Décès du frère Jean-Pierre, le dernier moine de Tibhirine
Cyprien Viet - Cité du Vatican
Il était, depuis le décès du frère Amédée en 2008, le dernier survivant de la communauté de Tibhirine: le frère Jean-Pierre Schumacher s'est éteint ce dimanche 21 novembre 2021, à l'âge de 97 ans, a fait savoir le père Jean-Marie Lassausse, prêtre de la Mission de France qui avait animé le prieuré après le départ des trappistes.
Né le 15 février 1924 en Lorraine, Jean-Pierre Schumacher avait été un «malgré-nous», l'un des jeunes Alsaciens et Lorrains enrôlés de force dans la Wehrmacht. Il échappera néanmoins à l'envoi sur le front de l'Est grâce à un certificat médical faisant état d'une tuberculose.
Il s'engage dans la vie religieuse après la guerre. Formé par les pères maristes et ordonné prêtre en 1953, il rejoint quelques années plus tard le monastère de Timadeuc en Bretagne. Face aux difficultés vécues par la communauté des moines trappistes de Tibhirine dans une Algérie alors indépendante depuis deux ans, il y est envoyé en 1964 avec deux autres moines de Timadeuc, à la demande du cardinal Duval, l'archevêque d'Alger. Il y demeurera plus de 30 ans, apportant le témoignage de l'Évangile dans une terre majoritairement musulmane, qui sera déchirée par la guerre des années 1990.
Le drame de 1996 et la poursuite du témoignage
Cette discrète communauté, rayonnante et bien intégrée dans la population locale, se trouve décimée par l'enlèvement de sept moines, parmi lesquels le prieur, frère Christian de Chergé, dans la nuit du 26 au 27 mars 1996. L'annonce de leur exécution par un communiqué attribué au Groupe Islamique Armé (GIA), le 21 mai suivant, reste entourée de zones d'ombre.
Deux frères de la communauté parvinrent à échapper à la rafle. Frère Amédée et frère Jean-Pierre ont ensuite fait vivre l'esprit de Tibhirine à Midelt, au Maroc, recevant de nombreux pèlerins attachés au dialogue interreligieux et au témoignage de l'espérance chrétienne en terre majoritairement musulmane.

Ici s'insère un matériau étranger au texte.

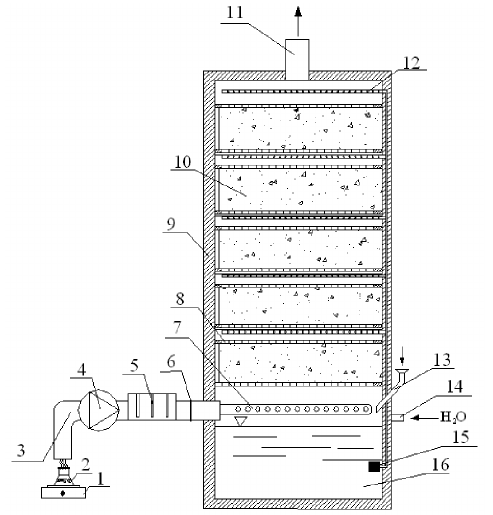
Fig. 1. Stand of biofilter: 1 – electrical stove, 2 – bulb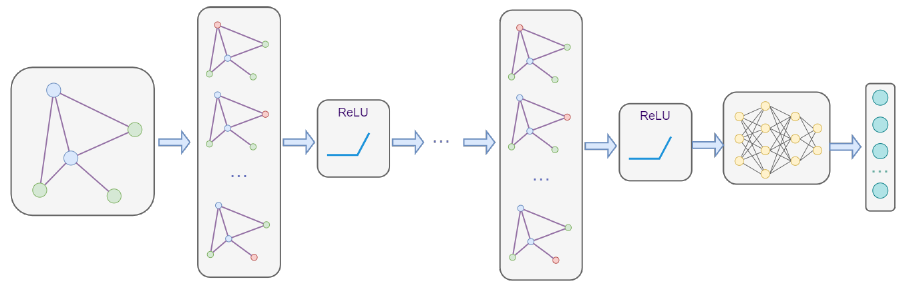
Figure 7. The network structure of the GNN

Les sept moines exécutés en 1996 ont été béatifiés le 8 décembre 2018 à Oran, ensemble avec 12 autres religieux martyrs de la guerre civile algérienne. Le frère Jean-Pierre, alors âgé de 94 ans, avait pu assister à la cérémonie.
Le 31 mars 2019, le Pape François l'avait embrassé avec une grande émotion lors de sa visite au Maroc.
(vers 14'50 dans la vidéo)
Un homme «simple et fraternel»
Les hommages au frère Jean-Pierre Schumacher se multiplient ces jours-ci sur les réseaux. Le père Daniel Nourissat, vicaire de la Cathédrale Saint-Pierre de Rabat, a ainsi salué via l'AFP, dimanche, la mémoire d'un «homme simple et fraternel qui savait que sa mission était de témoigner de ce qu’il a vécu à Tibhirine».
Le père Hugues de Woillemont, Secrétaire général de la Conférence des évêques de France a de son coté reaffirmé sur Twitter la proximité de l'Eglise de France «avec tous les témoins d’Algérie et [de] l’église du diocèse de Rabat.»
Enfin, le ministre de l'Intérieur Gérald Darmanin a exprimé ses «Pensées pour ses proches, pour ceux de ses frères trappistes assassinés en 1995 dans les montagnes d’Algérie et que nous n'oublions pas, ainsi que pour tous les catholiques.», dans la matinée du 22 novembre.